Written exercise
Please pick out each line of the records that contains the word "circle", treating uppercase and lowercase as different.
** Begin **
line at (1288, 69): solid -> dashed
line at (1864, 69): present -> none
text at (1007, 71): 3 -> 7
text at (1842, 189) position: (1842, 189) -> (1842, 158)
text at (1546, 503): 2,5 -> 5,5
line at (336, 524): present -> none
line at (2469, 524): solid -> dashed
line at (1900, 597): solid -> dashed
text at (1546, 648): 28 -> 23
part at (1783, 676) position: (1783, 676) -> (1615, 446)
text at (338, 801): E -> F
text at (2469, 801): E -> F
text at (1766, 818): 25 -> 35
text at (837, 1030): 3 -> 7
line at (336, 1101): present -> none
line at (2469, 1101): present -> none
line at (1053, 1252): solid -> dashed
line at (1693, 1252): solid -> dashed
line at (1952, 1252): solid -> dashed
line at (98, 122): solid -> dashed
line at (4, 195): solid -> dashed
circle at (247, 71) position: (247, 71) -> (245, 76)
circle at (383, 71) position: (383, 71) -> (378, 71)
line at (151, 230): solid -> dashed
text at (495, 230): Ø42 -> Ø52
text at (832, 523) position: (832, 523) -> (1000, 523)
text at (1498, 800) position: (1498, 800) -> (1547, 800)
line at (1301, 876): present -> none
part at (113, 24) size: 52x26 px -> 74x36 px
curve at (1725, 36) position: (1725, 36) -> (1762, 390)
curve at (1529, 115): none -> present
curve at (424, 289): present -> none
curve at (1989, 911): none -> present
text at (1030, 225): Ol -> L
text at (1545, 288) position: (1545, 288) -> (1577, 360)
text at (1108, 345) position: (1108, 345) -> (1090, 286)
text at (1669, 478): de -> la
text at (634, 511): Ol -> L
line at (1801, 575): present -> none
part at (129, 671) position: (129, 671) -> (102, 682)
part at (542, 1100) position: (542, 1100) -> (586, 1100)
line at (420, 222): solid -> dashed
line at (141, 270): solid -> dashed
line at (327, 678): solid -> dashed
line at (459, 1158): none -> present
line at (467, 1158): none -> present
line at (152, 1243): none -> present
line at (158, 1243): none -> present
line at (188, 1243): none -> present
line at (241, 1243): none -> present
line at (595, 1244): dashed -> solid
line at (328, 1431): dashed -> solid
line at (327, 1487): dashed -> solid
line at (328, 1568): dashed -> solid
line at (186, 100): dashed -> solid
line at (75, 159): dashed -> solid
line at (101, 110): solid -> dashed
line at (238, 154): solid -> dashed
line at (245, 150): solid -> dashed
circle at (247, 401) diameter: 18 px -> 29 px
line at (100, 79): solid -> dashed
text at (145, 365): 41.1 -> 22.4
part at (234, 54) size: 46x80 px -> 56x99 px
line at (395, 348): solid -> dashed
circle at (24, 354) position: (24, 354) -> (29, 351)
** End **
Task answer
circle at (247, 71) position: (247, 71) -> (245, 76)
circle at (383, 71) position: (383, 71) -> (378, 71)
circle at (247, 401) diameter: 18 px -> 29 px
circle at (24, 354) position: (24, 354) -> (29, 351)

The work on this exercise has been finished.